SECURITIES AND EXCHANGE COMMISSION

Washington, D.C. 20549

 

 

FORM 8-K

 

 

CURRENT REPORT

Pursuant to Section 13 or 15(d)

of the Securities Exchange Act of 1934

Date of Report (Date of earliest event reported): October 3, 2018

 

 

Tilray, Inc.

(Exact name of registrant as specified in its charter)

 

 

 

Delaware   001-38594   82-4310622

(State or other jurisdiction

of incorporation)

  (Commission File Number)   (IRS Employer Identification No.)

 

1100 Maughan Road

Nanaimo, BC, Canada

  V9X IJ2
(Address of principal executive offices)   (Zip Code)

Registrant’s telephone number, including area code: (844) 845-7291

 

 

Check the appropriate box below if the Form 8-K filing is intended to simultaneously satisfy the filing obligation of the registrant under any of the following provisions:

 

Written communications pursuant to Rule 425 under the Securities Act (17 CFR 230.425)

 

Soliciting material pursuant to Rule 14a-12 under the Exchange Act (17 CFR 240.14a-12)

 

Pre-commencement communications pursuant to Rule 14d-2(b) under the Exchange Act (17 CFR 240.14d-2(b))

 

Pre-commencement communications pursuant to Rule 13e-4(c) under the Exchange Act (17 CFR 240.13e-4(c))

Indicate by check mark whether the registrant is an emerging growth company as defined in Rule 405 of the Securities Act of 1933 (§230.405 of this chapter) or Rule 12b-2 of the Securities Exchange Act of 1934 (§240.12b-2 of this chapter).

Emerging growth company  ☒

If an emerging growth company, indicate by check mark if the registrant has elected not to use the extended transition period for complying with any new or revised financial accounting standards provided pursuant to Section 13(a) of the Exchange Act.  ☐

 

 

 


Item 2.02

Results of Operations and Financial Condition.

On October 3, 2018, Tilray, Inc. (“Tilray”) announced that it intends to offer, subject to market conditions and other factors, $400 million aggregate principal amount of Convertible Senior Notes due 2023 (the “notes”) in a private placement to qualified institutional buyers pursuant to Rule 144A under the Securities Act of 1933, as amended (the “Securities Act”) (the “Offering”). The notes will be sold to accredited investors in Canada pursuant to an exemption from the prospectus requirements of Canadian securities laws. A copy of this press release is furnished as Exhibit 99.1 to this Current Report on Form 8-K and is incorporated herein by reference.

In connection with the Offering, the management of Tilray will provide information to, and conduct meetings with, members of the investment community. Such information contains certain estimated preliminary financial results for the three months ended September 30, 2018, and are provided below.

------------------------------

**Task description**
Summarize the Form 8-K excerpt above in two sentences.

**Data records**

------------------------------

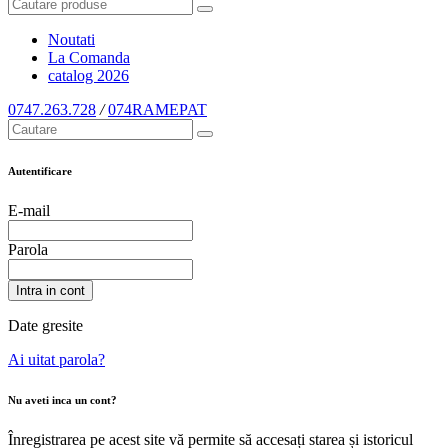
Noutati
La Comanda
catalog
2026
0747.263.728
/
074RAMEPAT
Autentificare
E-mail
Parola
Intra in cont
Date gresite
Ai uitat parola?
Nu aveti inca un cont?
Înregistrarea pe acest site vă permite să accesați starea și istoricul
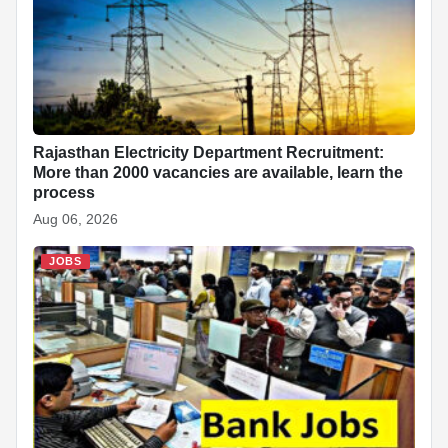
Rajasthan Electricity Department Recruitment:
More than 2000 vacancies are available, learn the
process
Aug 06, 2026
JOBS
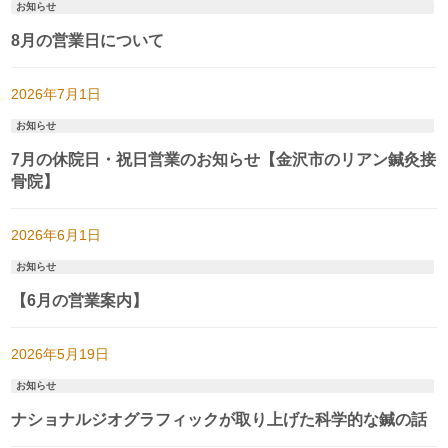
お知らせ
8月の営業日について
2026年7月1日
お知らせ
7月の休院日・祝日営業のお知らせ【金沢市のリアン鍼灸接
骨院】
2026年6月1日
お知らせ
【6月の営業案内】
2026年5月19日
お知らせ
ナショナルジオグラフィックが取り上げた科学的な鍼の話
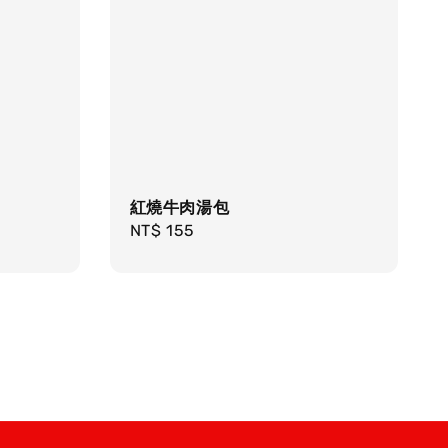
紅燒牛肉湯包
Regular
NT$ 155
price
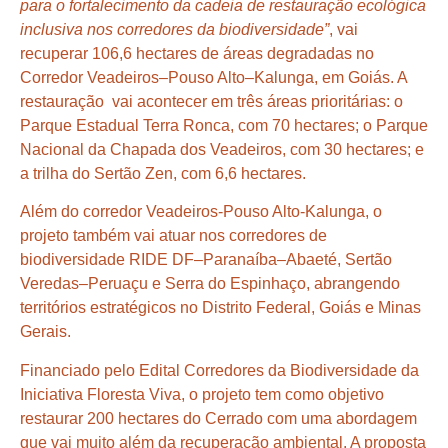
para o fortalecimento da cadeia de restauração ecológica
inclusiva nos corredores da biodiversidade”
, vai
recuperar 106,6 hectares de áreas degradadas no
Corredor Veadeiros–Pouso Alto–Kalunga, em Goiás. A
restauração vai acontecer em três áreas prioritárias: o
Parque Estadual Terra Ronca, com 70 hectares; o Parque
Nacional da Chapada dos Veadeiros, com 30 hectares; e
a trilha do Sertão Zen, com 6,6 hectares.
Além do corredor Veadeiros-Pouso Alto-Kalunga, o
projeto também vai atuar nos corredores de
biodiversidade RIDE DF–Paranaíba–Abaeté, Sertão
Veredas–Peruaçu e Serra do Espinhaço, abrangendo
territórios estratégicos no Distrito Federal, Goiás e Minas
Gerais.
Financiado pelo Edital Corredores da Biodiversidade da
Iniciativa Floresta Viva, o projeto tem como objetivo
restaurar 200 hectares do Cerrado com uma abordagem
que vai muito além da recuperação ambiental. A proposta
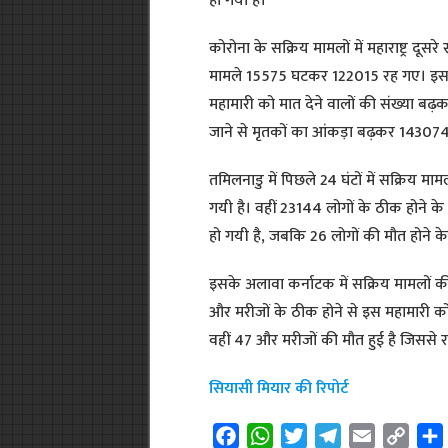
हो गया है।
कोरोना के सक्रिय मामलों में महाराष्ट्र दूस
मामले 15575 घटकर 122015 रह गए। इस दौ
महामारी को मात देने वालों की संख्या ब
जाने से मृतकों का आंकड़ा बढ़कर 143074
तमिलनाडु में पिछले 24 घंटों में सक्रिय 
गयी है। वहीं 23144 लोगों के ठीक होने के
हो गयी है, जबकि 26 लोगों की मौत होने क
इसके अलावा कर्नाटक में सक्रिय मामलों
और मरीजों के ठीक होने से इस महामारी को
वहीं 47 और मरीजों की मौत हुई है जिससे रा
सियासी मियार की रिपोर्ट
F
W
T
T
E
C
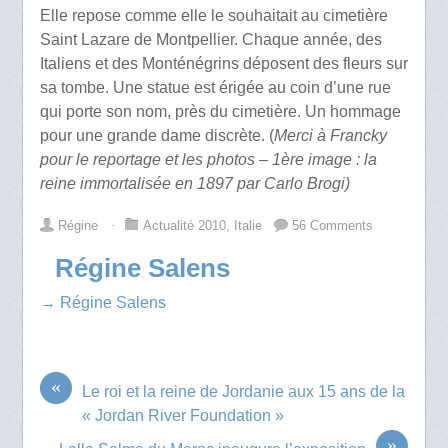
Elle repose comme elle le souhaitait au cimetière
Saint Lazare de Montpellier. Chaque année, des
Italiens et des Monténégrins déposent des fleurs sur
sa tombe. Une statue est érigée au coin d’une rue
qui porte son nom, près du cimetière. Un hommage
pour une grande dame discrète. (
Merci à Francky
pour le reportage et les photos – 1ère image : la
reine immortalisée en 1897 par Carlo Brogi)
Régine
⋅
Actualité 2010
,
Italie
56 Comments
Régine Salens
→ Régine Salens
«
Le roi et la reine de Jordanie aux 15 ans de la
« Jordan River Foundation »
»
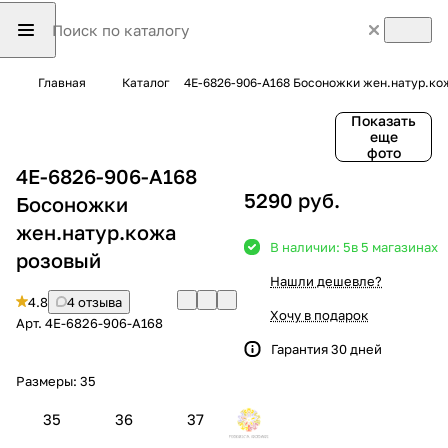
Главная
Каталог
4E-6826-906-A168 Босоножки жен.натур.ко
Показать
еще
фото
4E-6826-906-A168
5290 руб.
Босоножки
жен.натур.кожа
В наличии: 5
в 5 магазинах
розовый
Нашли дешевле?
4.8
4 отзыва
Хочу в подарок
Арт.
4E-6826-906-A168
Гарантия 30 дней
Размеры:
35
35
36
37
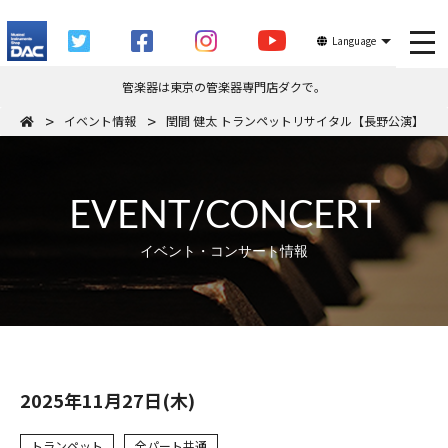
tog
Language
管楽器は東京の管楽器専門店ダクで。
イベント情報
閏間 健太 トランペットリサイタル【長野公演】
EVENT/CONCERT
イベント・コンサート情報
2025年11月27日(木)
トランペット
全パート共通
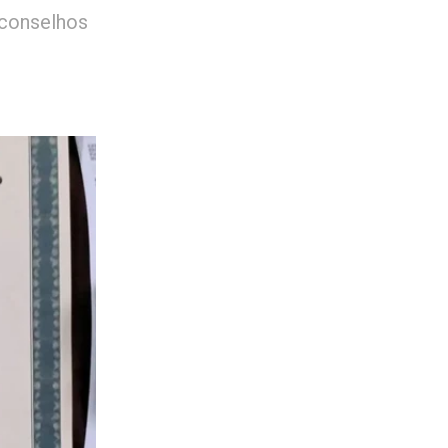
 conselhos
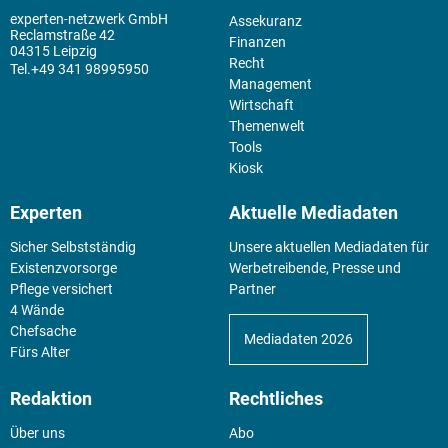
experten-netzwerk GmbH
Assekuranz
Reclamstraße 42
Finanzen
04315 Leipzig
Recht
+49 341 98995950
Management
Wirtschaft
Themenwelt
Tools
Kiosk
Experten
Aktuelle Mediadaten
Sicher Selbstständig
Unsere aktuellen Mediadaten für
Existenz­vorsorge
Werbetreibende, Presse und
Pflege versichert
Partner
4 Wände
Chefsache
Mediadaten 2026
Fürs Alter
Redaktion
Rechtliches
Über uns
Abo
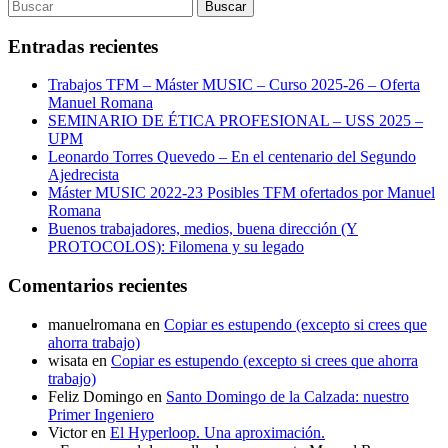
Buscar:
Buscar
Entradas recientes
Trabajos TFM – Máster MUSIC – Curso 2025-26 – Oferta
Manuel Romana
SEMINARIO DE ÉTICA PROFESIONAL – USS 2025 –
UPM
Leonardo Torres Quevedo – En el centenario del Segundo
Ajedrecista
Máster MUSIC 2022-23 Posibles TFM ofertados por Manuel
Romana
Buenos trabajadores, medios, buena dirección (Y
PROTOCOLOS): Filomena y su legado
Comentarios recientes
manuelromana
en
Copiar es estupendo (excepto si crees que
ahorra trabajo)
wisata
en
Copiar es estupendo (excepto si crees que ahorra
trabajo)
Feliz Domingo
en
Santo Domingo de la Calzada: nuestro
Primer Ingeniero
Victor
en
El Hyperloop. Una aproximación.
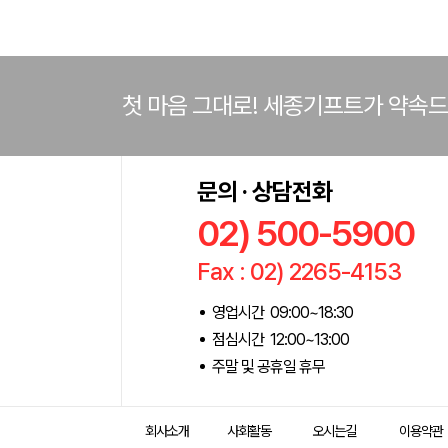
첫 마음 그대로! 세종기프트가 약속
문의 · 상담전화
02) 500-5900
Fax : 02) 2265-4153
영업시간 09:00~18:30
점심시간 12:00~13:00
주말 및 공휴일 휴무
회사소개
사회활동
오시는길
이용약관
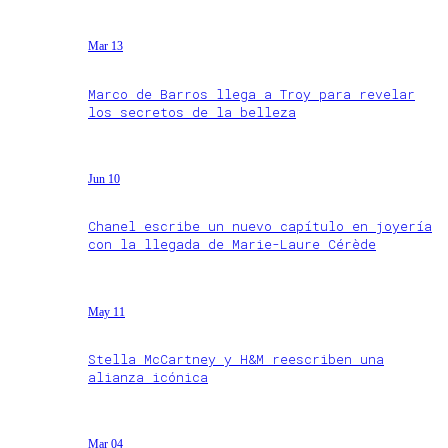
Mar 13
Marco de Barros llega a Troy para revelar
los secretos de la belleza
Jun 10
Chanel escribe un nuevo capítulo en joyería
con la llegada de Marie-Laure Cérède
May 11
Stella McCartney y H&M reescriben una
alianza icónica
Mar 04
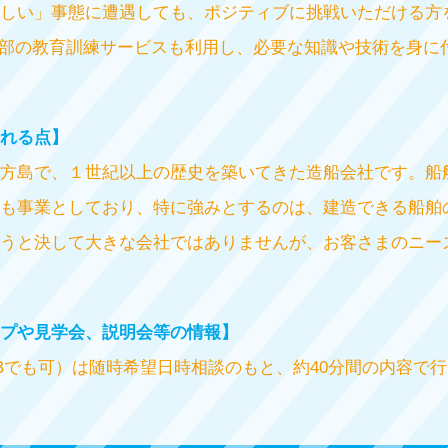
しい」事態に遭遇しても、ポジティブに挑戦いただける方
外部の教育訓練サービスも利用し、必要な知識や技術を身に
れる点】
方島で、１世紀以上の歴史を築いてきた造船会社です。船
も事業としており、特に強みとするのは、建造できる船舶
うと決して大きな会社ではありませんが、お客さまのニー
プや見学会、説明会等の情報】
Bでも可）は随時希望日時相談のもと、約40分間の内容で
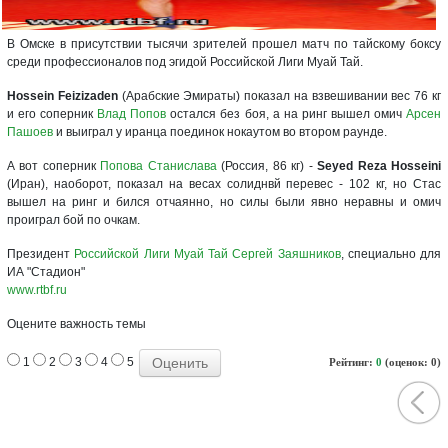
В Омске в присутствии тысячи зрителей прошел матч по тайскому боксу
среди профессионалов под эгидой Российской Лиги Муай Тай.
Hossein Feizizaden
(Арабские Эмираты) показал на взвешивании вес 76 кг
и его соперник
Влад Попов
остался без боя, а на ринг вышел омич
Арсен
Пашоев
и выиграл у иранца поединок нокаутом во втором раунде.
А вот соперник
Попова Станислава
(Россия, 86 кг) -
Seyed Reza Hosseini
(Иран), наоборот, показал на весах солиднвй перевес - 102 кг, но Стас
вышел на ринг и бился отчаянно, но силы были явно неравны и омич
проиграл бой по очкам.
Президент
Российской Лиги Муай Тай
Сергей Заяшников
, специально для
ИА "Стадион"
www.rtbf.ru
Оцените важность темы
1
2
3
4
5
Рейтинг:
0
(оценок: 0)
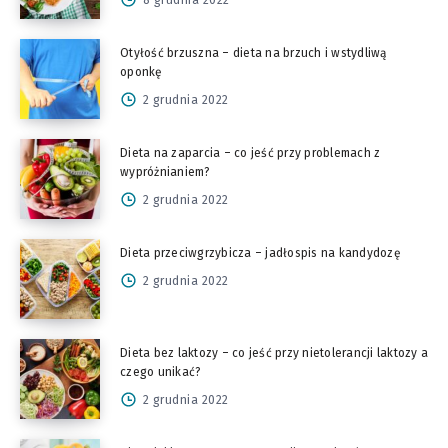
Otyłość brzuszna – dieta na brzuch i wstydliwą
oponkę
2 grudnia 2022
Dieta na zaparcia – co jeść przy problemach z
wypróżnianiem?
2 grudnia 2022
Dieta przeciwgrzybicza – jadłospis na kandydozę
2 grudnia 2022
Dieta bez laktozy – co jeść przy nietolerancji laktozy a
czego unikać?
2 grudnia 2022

------------------------------

**Result**
In this Form 8-K, Tilray, Inc., a Delaware-incorporated emerging growth company with principal executive offices in Nanaimo, BC, Canada, reports that on October 3, 2018 it announced its intent to offer, subject to market conditions and other factors, $400 million aggregate principal amount of Convertible Senior Notes due 2023 in a private placement to qualified institutional buyers under Rule 144A, with the notes to be sold to accredited investors in Canada under a prospectus exemption. In connection with the Offering, Tilray's management will provide information to and meet with members of the investment community, and that information includes estimated preliminary financial results for the three months ended September 30, 2018.